Saturday, June 8, 2013

Crafty Home: How to Make a Shower Curtain


I found this great vintage cotton sheet at the thrift store a while back and I immediately thought of making a shower curtain for the spring and summer months. I love the print and I really think that it is a fun, light option for my otherwise dark bathroom.

If you have a sheet that you will like to make into a shower curtain, here is what you'll need to get started:

Supplies
1 twin or double size flat sheet
thread to match
straight pins
tape measurer
sewing gauge
seam ripper
iron
sewing machine

Your Fabric
Measure the length and width of your finished sheet to confirm that it is adequate to make your shower curtain. A twin size flat sheet that is approximately 72" x 100" will work; however, a double size sheet will give you a little more to work with. Your sheet will already have a finished top and bottom edge. Your sheet may also be finished on the sides as well, or you may simply have selvedge edges. If you have a sheet with a decorative trim or edging, consider how you will like to use the sheet to keep this decorative element.


Hemming
If your sheet already has a finished edge you may want to use it as is. However, if you are hemming the bottom of your shower curtain, start by folding up the raw edge 1" toward the wrong side of the fabric and press. Turn up another 1" and press again. Edge stitch along the interior folded edge. If you will like to hem the sides, proceed using the same method as the top.


If the top of your sheet already has a "band" you can; a) undo the existing stitching with your seam ripper, b) use as is or c) cut it off to create a new top. The sheet I used had a narrow hem, so I simply cut it off to create a new raw edge. If you have decided to make a new top, you will have to turn in your new raw edge by 2" and press, turn under another 2" and press again. Finish by edge stitching along the interior folded edge.
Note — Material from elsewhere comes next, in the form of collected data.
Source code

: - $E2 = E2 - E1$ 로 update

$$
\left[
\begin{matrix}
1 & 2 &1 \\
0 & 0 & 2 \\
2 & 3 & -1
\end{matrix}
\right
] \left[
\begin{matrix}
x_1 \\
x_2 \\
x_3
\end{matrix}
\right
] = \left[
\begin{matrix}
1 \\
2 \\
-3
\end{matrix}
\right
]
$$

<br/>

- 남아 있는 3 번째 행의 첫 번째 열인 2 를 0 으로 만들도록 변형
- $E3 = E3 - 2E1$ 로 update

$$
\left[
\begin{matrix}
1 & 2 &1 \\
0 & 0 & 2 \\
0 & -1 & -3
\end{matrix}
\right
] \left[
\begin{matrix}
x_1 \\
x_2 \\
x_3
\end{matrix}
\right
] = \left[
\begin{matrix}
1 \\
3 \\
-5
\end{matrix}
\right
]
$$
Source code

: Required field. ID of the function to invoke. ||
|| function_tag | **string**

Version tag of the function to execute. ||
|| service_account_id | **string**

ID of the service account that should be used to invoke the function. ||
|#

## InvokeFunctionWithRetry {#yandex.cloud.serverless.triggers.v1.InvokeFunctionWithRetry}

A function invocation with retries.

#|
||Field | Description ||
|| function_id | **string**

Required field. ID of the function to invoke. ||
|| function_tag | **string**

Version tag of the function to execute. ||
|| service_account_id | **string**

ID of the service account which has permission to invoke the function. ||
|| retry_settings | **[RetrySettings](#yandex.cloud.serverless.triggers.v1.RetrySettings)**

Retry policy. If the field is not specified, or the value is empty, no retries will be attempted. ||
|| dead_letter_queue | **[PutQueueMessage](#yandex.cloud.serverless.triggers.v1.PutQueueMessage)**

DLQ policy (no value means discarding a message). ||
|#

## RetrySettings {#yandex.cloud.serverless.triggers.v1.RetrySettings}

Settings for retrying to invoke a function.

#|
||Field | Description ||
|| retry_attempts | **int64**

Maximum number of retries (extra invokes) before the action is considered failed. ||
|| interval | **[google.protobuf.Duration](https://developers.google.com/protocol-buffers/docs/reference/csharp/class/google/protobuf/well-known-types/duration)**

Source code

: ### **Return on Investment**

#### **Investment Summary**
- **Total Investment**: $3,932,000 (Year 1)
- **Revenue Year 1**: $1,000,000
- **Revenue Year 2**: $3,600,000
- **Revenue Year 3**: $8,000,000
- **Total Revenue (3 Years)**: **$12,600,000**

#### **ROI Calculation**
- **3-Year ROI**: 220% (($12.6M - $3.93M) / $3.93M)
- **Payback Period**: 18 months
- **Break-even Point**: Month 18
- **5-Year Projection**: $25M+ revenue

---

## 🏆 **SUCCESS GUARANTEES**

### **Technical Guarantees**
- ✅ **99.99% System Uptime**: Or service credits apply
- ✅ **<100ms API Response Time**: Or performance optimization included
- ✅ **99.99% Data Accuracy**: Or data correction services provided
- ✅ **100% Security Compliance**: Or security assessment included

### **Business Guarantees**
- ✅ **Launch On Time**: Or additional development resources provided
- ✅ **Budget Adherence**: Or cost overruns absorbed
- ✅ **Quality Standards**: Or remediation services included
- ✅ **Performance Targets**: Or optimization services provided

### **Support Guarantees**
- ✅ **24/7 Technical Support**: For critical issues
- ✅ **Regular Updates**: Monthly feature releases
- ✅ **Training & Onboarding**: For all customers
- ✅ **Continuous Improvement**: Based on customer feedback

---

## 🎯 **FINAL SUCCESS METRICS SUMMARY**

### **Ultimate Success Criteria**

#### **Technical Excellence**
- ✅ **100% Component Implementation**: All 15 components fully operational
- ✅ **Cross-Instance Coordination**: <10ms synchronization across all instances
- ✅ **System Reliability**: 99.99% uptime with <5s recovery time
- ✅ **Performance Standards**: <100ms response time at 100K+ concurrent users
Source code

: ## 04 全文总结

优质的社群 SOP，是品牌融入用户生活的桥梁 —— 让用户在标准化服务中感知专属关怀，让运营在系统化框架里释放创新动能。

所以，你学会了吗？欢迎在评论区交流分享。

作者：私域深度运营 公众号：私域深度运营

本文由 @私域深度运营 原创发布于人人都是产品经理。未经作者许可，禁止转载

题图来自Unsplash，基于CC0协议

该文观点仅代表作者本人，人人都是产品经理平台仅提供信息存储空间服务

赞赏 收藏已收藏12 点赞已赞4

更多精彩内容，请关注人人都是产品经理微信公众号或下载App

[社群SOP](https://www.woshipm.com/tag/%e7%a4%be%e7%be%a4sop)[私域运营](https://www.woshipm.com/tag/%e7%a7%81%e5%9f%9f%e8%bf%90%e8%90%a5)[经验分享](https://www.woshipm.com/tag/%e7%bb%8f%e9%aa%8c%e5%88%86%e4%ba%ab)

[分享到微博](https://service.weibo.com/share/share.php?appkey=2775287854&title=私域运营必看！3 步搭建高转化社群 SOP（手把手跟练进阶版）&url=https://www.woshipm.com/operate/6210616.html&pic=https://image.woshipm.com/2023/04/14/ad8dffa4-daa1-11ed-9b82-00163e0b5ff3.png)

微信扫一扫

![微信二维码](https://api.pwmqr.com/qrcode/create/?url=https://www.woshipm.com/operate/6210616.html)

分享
Tip: If your sheet has a finished end that is already 2" wide you can choose to use this as is. If the folded end is decorative, this can add a beautiful touch to your shower curtain. However, if your fabric is lightweight with more than two layers of fabric, inserting a strip of interfacing to the top edge will provide extra stability to support the weight of the curtain.

Buttonholes
Getting your shower curtain holes laid out nicely can be tricky as you want the shower curtain holes equal distance apart, but you do not want excess fabric at the ends of the curtain. For my curtain, the fabric length was 70 inches, finished and I have a set of 12 shower curtain rings. For those math types, here is a formula that my husband came up with to figure out where to lay out the holes:

Distance Between Holes = (F-2E)/H

where:

F = Fabric Length
H = Number of Curtain Ring Holes
E = End Length

For my project, the measurement looked like this:

F = 70 inches
H = 12 curtain rings
E = 1 inch

(70-2*1)/12
=68/12
=5.66
= or approximately 5 ⅝ inches


You will also have to consider how far from the top edge of your curtain you want the button holes; I made mine a ½ inch from the top and each button hole was ¾ inches long. You can also use your shower curtain liner as a guide, using a fabric marker or chalk to mark out where your holes will be. Mark the placement of the top and bottom points of your buttonholes. Using the buttonhole feature on your sewing machine, sew your buttonholes in a vertical direction. Check your sewing machine manual for instructions on how to make buttonholes. To open you buttonholes, pierce the fabric with your seam ripper and gently glide it down the center of your stitch lines cutting the inside of the buttonholes.


Tip: You can use grommets instead of buttonholes; however, I used buttonholes rather than grommets, because I felt that the weight of the cotton would hold up better to buttonholes rather than grommets.


Now you are ready to hang your new shower curtain!